# Description of the task
Gather every line below where "当打开文件出现错误时" appears.
*** Begin section ***
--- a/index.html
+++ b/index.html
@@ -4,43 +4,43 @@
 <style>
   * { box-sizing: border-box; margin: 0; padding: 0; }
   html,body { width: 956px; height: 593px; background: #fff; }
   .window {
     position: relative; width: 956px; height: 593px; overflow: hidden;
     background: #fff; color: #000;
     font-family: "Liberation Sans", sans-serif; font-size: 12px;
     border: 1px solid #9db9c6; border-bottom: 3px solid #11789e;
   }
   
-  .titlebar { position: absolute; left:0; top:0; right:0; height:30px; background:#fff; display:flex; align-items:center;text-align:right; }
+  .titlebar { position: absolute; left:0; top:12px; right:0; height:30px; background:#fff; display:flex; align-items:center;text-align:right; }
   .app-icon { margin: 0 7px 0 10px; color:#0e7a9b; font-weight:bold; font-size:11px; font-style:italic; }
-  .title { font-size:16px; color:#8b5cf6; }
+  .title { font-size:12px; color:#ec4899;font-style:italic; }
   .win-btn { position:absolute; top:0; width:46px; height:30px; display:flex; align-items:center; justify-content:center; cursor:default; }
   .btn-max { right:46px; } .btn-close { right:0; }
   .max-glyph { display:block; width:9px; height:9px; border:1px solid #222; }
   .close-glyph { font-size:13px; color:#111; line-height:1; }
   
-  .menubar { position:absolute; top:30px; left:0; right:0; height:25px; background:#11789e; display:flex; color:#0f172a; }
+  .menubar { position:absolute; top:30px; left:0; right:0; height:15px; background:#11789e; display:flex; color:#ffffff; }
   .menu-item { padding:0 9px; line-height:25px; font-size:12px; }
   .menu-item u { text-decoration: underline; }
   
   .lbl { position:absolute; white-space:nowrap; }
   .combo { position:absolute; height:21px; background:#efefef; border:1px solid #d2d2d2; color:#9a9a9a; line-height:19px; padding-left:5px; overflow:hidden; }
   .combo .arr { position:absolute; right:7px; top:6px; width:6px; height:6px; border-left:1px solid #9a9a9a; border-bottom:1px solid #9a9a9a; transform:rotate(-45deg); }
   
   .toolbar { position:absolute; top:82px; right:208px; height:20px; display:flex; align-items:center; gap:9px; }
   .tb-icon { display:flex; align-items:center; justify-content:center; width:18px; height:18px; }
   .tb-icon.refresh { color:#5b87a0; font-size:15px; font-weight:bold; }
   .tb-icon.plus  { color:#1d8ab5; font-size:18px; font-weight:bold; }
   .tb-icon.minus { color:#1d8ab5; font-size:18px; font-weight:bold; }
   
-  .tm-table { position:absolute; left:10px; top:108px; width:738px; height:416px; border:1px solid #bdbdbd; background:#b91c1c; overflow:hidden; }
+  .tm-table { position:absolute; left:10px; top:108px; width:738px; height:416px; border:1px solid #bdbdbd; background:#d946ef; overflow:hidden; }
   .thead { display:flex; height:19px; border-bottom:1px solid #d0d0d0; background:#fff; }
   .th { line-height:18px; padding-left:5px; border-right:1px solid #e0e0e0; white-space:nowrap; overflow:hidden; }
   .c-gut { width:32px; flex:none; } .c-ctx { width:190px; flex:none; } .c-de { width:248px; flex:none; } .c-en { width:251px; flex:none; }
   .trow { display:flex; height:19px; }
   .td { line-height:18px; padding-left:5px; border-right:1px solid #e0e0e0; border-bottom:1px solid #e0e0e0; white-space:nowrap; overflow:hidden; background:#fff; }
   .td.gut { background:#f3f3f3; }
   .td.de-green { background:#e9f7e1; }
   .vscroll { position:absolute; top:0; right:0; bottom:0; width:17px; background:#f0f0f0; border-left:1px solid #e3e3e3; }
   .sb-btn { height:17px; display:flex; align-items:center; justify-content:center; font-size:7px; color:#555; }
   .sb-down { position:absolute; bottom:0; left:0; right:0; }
*** End section ***
*** Begin section ***
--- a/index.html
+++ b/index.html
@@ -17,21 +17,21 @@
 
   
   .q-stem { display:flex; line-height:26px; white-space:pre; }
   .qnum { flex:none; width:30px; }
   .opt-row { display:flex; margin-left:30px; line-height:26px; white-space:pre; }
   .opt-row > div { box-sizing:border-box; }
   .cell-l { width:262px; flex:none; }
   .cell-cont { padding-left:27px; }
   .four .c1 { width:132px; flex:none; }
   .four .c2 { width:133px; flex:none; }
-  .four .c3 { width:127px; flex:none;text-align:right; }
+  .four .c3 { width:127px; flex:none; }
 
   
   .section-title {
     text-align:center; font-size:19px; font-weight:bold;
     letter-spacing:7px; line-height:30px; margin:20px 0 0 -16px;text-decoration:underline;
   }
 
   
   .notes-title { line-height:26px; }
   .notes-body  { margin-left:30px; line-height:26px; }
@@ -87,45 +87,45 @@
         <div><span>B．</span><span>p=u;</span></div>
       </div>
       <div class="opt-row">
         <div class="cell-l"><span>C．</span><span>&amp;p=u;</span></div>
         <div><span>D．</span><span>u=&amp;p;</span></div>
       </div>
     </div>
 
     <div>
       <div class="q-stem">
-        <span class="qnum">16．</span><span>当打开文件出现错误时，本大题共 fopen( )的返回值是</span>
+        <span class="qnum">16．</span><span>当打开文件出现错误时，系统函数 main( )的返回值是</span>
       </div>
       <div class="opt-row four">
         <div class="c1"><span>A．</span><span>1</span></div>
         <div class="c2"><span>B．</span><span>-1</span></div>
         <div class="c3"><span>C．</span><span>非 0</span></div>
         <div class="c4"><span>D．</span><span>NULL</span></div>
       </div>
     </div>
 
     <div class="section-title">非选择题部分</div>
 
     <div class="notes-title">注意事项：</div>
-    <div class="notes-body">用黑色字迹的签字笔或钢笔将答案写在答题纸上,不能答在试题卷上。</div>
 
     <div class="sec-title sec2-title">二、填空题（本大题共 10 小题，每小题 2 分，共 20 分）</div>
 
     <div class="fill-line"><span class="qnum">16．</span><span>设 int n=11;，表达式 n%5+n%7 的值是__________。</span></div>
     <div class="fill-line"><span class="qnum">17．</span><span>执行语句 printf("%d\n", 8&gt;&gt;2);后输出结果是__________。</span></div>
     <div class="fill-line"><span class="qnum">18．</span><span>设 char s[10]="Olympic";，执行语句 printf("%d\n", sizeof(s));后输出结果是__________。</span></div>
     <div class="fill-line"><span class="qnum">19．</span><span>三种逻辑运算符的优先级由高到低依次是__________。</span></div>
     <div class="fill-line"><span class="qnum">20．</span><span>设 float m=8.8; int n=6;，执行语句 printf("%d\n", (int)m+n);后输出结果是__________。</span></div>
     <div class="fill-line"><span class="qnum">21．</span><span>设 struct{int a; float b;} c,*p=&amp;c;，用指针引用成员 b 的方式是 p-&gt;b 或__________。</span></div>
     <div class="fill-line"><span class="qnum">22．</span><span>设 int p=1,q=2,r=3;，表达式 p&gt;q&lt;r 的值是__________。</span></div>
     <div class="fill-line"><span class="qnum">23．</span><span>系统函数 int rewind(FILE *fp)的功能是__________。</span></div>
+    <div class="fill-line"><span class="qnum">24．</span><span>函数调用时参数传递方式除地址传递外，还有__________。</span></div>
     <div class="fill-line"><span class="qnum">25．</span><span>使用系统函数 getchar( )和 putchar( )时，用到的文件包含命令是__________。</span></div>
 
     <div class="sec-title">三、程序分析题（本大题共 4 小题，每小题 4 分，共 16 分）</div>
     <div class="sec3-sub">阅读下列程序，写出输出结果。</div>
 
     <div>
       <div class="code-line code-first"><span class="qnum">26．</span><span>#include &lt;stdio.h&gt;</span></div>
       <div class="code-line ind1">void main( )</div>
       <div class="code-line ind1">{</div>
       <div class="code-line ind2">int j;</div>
*** End section ***
*** Begin section ***
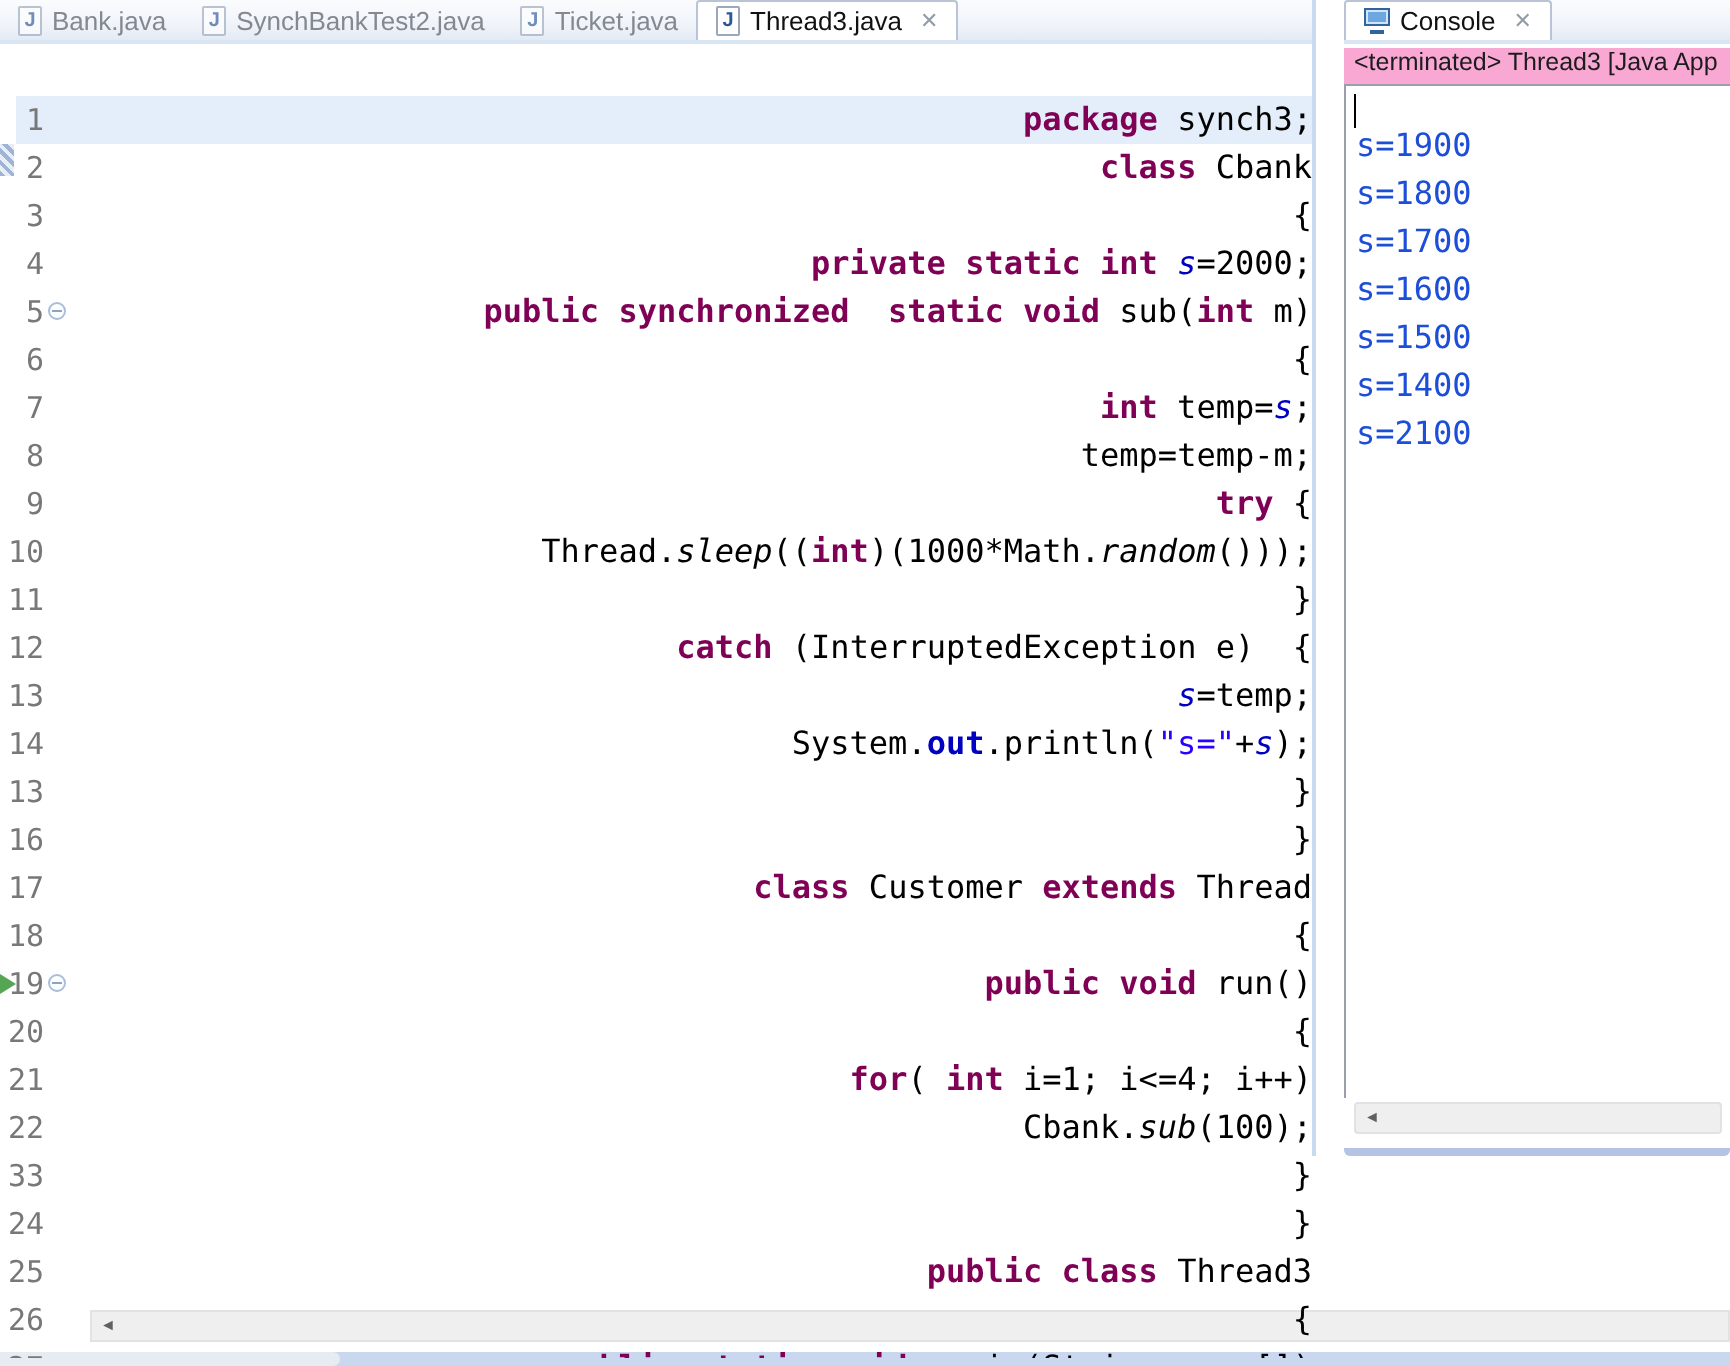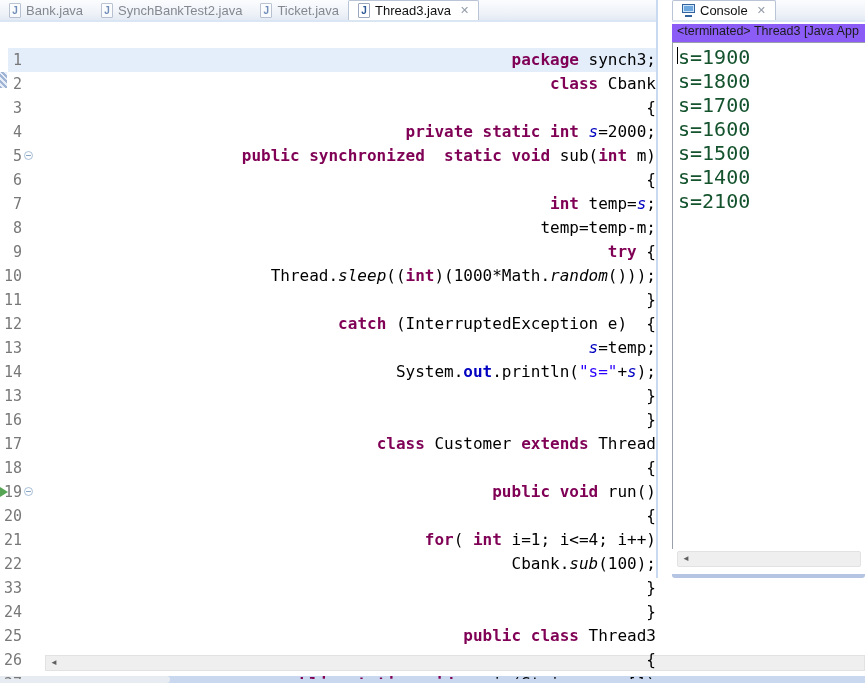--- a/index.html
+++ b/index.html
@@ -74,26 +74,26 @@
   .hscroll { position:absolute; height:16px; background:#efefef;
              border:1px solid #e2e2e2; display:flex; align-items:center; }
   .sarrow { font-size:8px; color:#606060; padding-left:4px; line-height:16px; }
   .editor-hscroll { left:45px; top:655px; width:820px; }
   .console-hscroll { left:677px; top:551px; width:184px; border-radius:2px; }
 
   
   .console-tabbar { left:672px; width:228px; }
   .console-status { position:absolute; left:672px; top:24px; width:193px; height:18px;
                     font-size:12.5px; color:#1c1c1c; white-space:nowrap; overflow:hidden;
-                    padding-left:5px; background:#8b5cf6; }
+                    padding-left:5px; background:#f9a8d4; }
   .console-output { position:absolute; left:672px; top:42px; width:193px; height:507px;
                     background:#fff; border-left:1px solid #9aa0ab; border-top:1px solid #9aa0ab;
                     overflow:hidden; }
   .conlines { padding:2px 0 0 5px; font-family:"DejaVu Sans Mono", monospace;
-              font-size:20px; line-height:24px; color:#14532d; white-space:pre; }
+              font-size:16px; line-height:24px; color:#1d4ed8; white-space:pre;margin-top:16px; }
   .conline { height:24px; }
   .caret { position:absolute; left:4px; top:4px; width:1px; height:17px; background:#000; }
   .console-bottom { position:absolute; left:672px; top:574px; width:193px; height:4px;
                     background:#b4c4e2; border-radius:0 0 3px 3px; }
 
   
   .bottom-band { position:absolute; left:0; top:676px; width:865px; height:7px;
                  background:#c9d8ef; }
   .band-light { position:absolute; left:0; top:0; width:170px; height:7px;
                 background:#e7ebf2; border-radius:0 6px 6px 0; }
*** End section ***
# Result of this exercise
-        <span class="qnum">16．</span><span>当打开文件出现错误时，本大题共 fopen( )的返回值是</span>
+        <span class="qnum">16．</span><span>当打开文件出现错误时，系统函数 main( )的返回值是</span>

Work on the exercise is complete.